Platform engineers already think about infrastructure this way. You scope IAM roles. You define network policies. You enforce resource quotas. Agents are just another workload, but one that makes decisions autonomously, which means the boundaries need to be tighter and the defaults need to be secure.

Security in the agent control plane: observe, audit, and improve

The agent control plane is where you see everything. It's the layer that ties harness and orchestrator together into a governable system.

Most control plane discussions focus on cost, how many tokens are your agents consuming, which projects have the highest spend, where should you downgrade to a cheaper model. Those are real operational questions. But the security questions are harder and more consequential:

• What did each agent do? Not just "it opened a PR," but which model it used, which MCP servers it connected to, which skills were active, which dependencies it resolved, and which files it modified. A full action trace, not a summary.
• Did it comply with policy? Every action compared against organizational guardrails in real time. When something deviates, an unapproved MCP connection, a known-malicious dependency, code that fails a security check, the event is flagged, logged, and optionally blocked.
• What can we learn? Audit logs aren't just for incident response. They're how you improve. Which agent workflows produce the most security findings? Which dependency recommendations get overridden? Where are agents consistently hitting policy guardrails?

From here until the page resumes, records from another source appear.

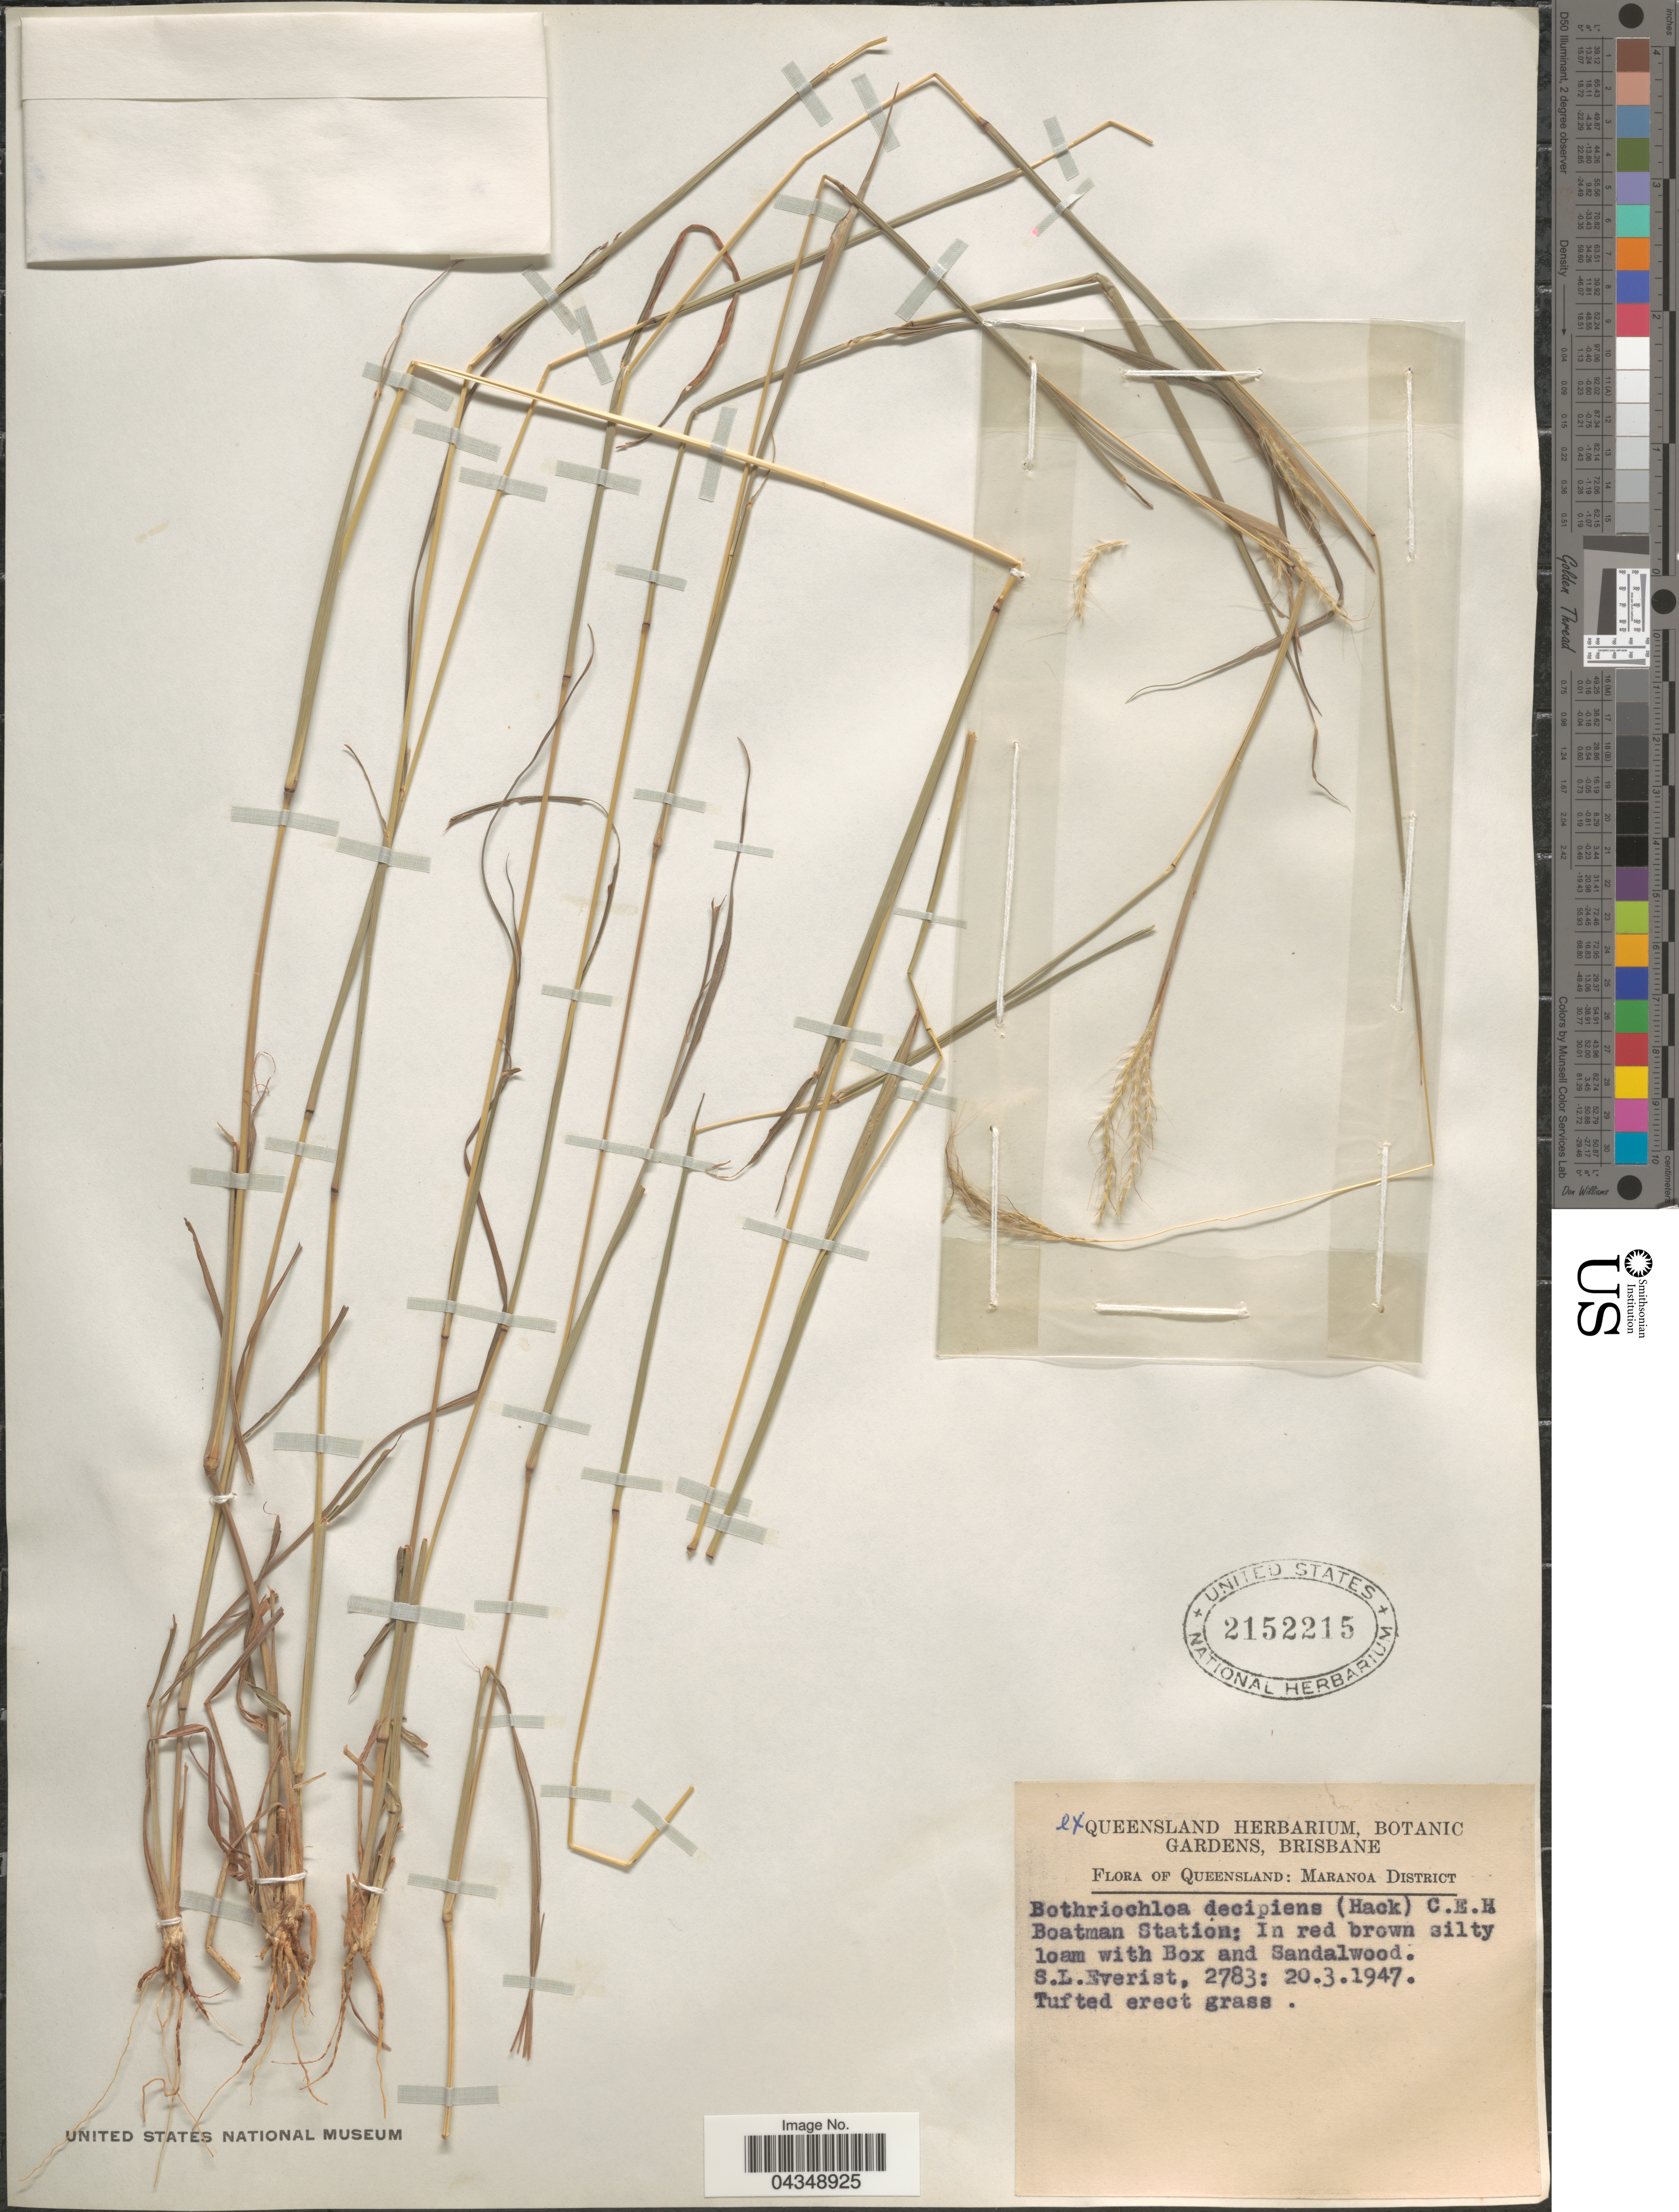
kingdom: Plantae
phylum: Tracheophyta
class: Liliopsida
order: Poales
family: Poaceae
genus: Bothriochloa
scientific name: Bothriochloa decipiens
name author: (Hack.) C. E. Hubb.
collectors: S. Everist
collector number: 2783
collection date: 1947-03-20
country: Australia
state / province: Queensland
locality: Maranoa District. Boatman Station.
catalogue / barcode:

This data feeds back into harness tuning, orchestrator policy, and developer guidance.

The goal isn't a dashboard you check after something goes wrong. It's a continuous governance loop where security intelligence flows through every layer: harness → orchestrator → agent control plane → back to the harness.

An agent control plane without security isn't a control plane at all

The temptation is to treat agent governance as a single product problem. Build a control plane, add some security features, call it done.

That won't work. Security has to be embedded in the harness where code is generated, enforced by the orchestrator where agents run, and observed through the control plane where teams govern. Miss any layer, and you have a gap.

This is the direction we're building toward at Endor Labs. AURI already operates as a security harness for agentic development, working alongside coding agents through MCP, Skills, Hooks, and CLI to secure code at the point of generation. But the harness is just one layer. The organizations running hundreds or thousands of agents need security that spans the full stack: generation, runtime, and governance.

Every engineering team scaling agents will need this. The only question is whether you build it before the first incident, or after.